The manual process of this algorithm involves setting each of the two sequences on an axis of a grid. Each box is given a score based on the maximum outcome derived from its interaction with a preceding box on the grid. It may be rewarded points for a match when traveling diagonally down and to the right along the grid, or punished points for mismatching when traveling diagonally or jumping right or jumping down (follow the sample given). When the entirety of the grid is filled, the box with the highest score is identified. This becomes the ending index of the alignment. The path of this obtaining this score is retraced back to 0, and the resultant path can be used to determine the alignment of the sequences. Clearly this task can be very laborious, and practically impossible when considering how real genes can consist of sequences thousands or even millions of letters long. Even using computers, it can take a painfully long time to complete a run of this algorithm. That is why we have enlisted the use of cloud computation to revolutionize this process.

Autodesk Saturn

We collaborated with Autodesk and implemented our cloud algorithm through their Project Saturn API and Autodesk Cloud services. Saturn is a new framework designed to provide customers with single- and multi-objective global optimization-driven algorithms. It features the capability to be fully integrated in engineering products as a multi-language and multi-platform optimization library, and to communicate with the framework running on the Autodesk Cloud, thereby actualizing the possibility of seamlessly and efficiently integrating custom solutions and scalable systems able to carry out any optimization taks demanded by users.
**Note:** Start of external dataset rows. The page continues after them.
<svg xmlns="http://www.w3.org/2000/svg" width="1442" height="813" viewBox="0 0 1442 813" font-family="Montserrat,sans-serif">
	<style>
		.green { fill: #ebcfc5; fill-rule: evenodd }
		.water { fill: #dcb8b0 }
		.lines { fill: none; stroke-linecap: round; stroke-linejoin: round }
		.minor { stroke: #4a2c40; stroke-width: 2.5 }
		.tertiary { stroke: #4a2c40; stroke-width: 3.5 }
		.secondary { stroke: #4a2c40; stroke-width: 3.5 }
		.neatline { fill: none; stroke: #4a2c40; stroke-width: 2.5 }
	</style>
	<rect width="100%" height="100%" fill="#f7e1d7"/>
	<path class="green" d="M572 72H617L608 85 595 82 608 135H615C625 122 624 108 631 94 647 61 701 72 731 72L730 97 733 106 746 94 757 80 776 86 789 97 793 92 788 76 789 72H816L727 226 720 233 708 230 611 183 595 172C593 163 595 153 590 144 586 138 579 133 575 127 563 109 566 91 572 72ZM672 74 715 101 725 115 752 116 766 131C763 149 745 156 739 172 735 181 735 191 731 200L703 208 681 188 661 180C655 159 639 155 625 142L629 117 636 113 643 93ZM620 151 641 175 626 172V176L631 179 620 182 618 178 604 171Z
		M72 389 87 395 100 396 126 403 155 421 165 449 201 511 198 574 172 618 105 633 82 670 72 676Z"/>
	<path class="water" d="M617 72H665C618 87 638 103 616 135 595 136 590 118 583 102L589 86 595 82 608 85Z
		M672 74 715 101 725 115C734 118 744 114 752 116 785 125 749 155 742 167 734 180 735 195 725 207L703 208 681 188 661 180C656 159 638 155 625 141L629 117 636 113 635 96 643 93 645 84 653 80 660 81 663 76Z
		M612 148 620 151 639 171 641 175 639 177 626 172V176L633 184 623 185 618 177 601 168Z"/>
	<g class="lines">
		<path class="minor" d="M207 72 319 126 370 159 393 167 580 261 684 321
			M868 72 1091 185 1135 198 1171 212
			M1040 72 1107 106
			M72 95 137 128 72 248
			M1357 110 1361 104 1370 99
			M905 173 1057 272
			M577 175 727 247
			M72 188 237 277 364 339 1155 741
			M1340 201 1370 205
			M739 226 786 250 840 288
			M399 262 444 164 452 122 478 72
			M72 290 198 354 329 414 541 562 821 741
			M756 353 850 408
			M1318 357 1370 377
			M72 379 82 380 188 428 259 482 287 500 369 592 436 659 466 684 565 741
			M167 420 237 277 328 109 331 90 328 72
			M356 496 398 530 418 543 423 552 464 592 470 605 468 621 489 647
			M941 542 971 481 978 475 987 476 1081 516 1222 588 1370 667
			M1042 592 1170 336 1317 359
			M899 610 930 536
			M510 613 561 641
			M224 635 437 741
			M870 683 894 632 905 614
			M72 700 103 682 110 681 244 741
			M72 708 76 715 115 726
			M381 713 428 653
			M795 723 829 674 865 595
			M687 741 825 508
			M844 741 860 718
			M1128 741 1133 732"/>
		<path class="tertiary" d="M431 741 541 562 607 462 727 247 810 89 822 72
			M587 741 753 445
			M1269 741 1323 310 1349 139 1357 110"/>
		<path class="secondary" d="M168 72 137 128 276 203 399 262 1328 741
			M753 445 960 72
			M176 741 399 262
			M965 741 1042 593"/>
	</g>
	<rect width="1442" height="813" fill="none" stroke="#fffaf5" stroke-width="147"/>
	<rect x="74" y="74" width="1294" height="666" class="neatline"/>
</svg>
In our project, we wrote both frontend and backend components to carry out the Smith-Waterman local alignments on the cloud at rapid speeds on demand by utilizing a two-tier algorithm which splits up the tasks and runs the subjobs in parallel. Users are able to upload a plasmid sequence and specify a (n) number of subjobs in which to split the alignment process. The plasmid sequence is then temporarily stored as a resource in the cloud, along with an existing table of features previously and permanently uploaded to cut down on file transfer time. In the first tier of the algorithm, the stored features table is accessed and split into the specified (n) number of subjobs and initiates (n) subjobs to run in the second tier. This requires the activation of (n) machines on the cloud to most efficiently execute the alignment process. At each branch of the second tier algorithm, we utilize the EMBOSS Water tool to run the Smith-Waterman algorithm against the plasmid sequence and the designated set of features. A unique result resource is created for each subjob, and alignment results are filtered through a threshold of 98% identity before being appended to this file. The results are then reformated into a JSON array before being passed to the first tier. With the completion of each subjob, the first tier of the algorithm sends back partial results to the client, which then appends each of these JSON arrays together and returns a final result with all the completed alignments together.

Cloud Performance

We have tested this on an alignment of the PUC18 plasmid, which consists of a sequence of 2,680 letters, against a library of 17,498 yeast features, each about 400 base-pairs long. Running conventionally without the cloud, we found that it takes a local machine 39 minutes to complete this alignment. Implementing the cloud in over 80 timed executions with very little standard error values, we found that running it on the cloud with 10 processors cut the time to three minutes, and running it with 30 processors cut it to nearly one minute. PUC18 is a relatively unintimidating-sized sequence. Considering how many sequences of interest can be up to thousands of letters in length, and how libraries can have countless features, which could cause alignments to take weeks to complete, certain alignment tasks would require more memory than a local machine would be able to handle, so this is the kind of job that could only be done through a cloud server. With this kind of improvement, we are making the impossible in biology possible.